Tell us a little bit about yourself and your improvement journey?
I started my work on service improvements while leading the Hartlepool Partnership from 2000-2010. It was a Local Strategic Partnership, working across the borough, bringing together community and voluntary sector representatives with those from the public and private sectors. It was an enriching and incredibly rewarding role. There was very much a can do attitude from the MP, the directly elected Mayor, all of the chief executives, business leaders and community representatives who attended, to improve Hartlepool as a whole not just their individual college, police station, job centre or hospital. I realised then that it was the space between meetings that was important – the opportunities for improvements to be identified during informal conversations as well as strategic reviews. Equally important were the high levels of trust that developed and enabled partners to be open with each other about challenges in service delivery.
But that improvement took place in a very different political and financial environment to the one I’m working in today. The borough was receiving significant additional funding from central government to tackle health inequalities, community safety, education and employment.
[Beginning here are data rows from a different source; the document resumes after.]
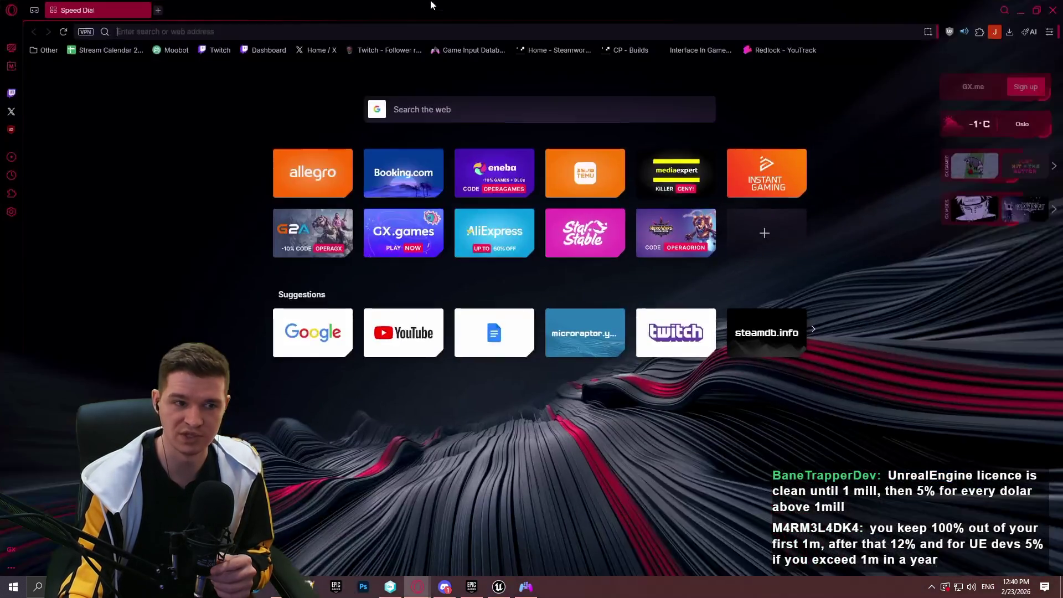
Close the empty Opera GX Speed Dial window
click(297, 32)
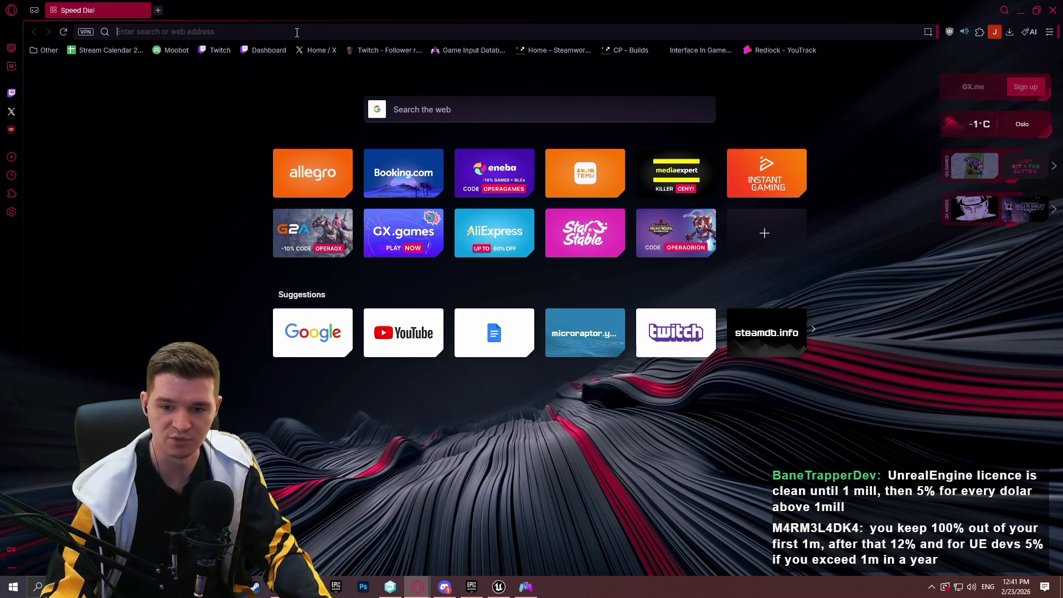
click(1051, 12)
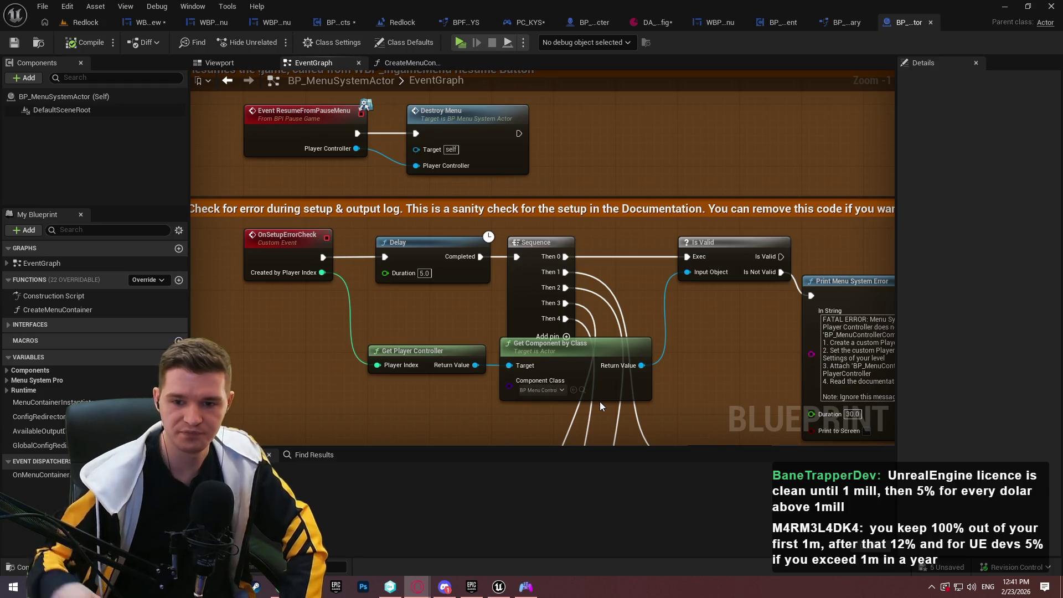
scroll(662, 294, down, 2)
mouse_move(662, 294)
mouse_down()
mouse_move(521, 194)
mouse_move(590, 142)
mouse_move(603, 200)
mouse_move(675, 289)
mouse_up()
scroll(625, 137, up, 1)
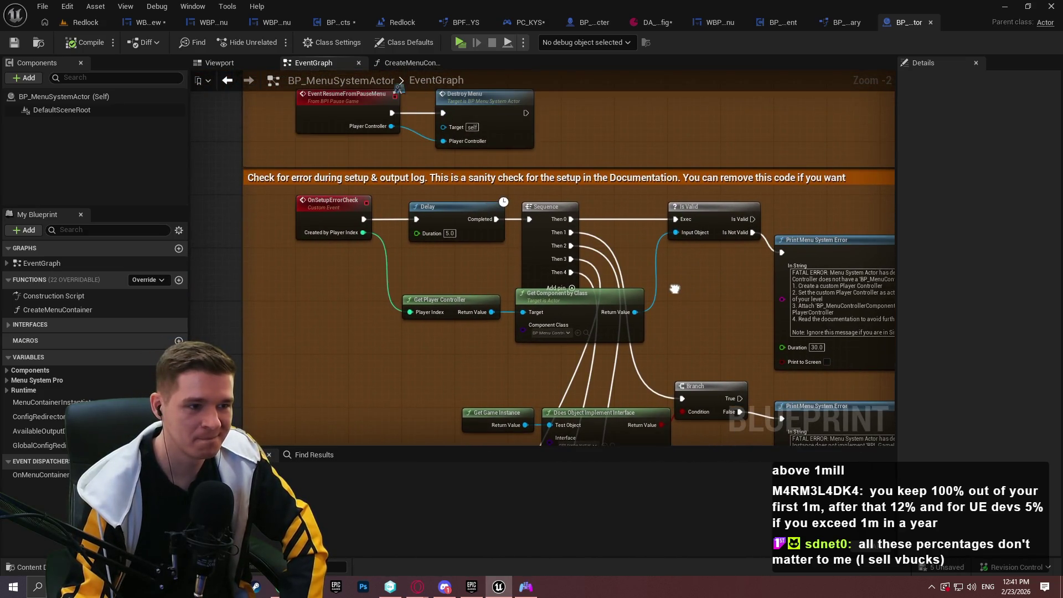
scroll(672, 285, down, 1)
mouse_move(511, 351)
mouse_down()
mouse_move(583, 141)
mouse_move(591, 183)
mouse_up()
scroll(580, 248, down, 2)
scroll(579, 248, up, 3)
mouse_move(579, 248)
mouse_down()
mouse_move(463, 256)
mouse_move(408, 237)
mouse_up()
scroll(408, 237, down, 5)
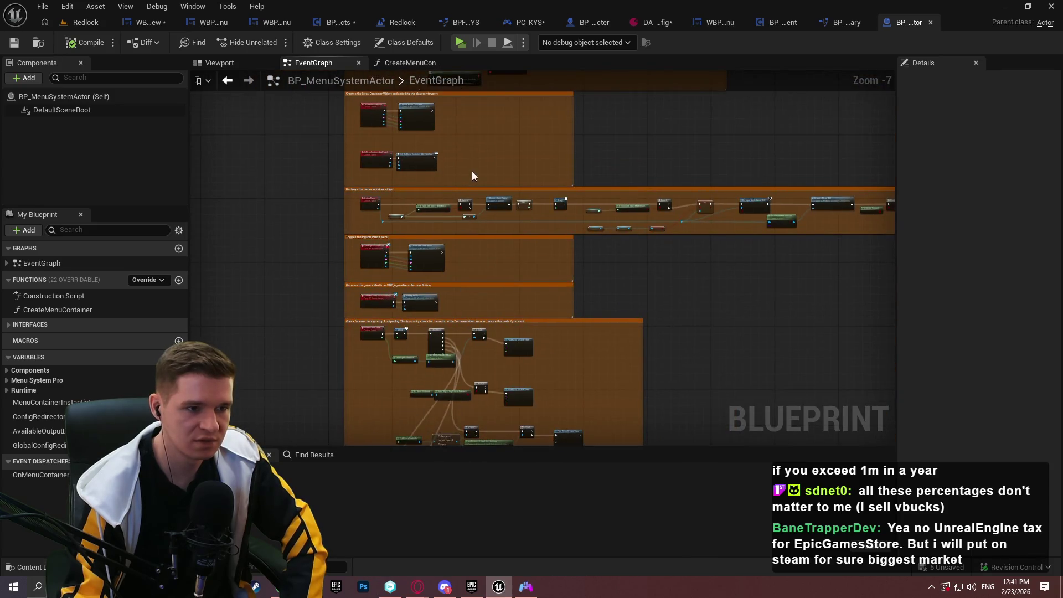
scroll(484, 293, up, 3)
scroll(407, 242, up, 2)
A wealth of organisations, including the Improvement and Development Agency, Government Office North East, the Audit Commission, the Strategic Health Authority, and the Health Inequalities National Support Team were on hand to offer support when you wanted it. And often when you didn’t!
I think the key to delivering improvement is to really understand the reality of what goes on in the GP practice, on the ward, in the clinic and the pressures people are under in their everyday working life.
In my current role I’m leading a service improvement programme optimising anticoagulation for Atrial Fibrillation. Here, I think the key to delivering improvement is to really understand the reality of what goes on in the GP practice, on the ward, in the clinic and the pressures people are under in their everyday working life.
What attracted you to Q?
There were two key reasons. The fact Q strongly positions patients and service users at the heart of improvement activity and the wide range of learning opportunities available. I was particularly attracted by the fact I can tailor my involvement, matching my current learning needs and interests with available opportunities.
What are you hoping to get out of Q?
I’m really looking forward to the peer-to-peer support – that I can learn from and with people actively delivering quality improvement, understanding current challenges and opportunities. I think delivering improvements in health and care is so unique – the pressures on the system, the funding and payment systems that sit in the background, the complexities of IT and information governance and the rich opportunities for research. And yet the real challenge is remembering we are delivering service improvements at a time when many of our service users are feeling incredibly vulnerable, painful or anxious. Sometimes it’s easy to forget our own responsibility for learning and development, and I’m really hoping that being a Q member will bring a renewed focus to this part of my work.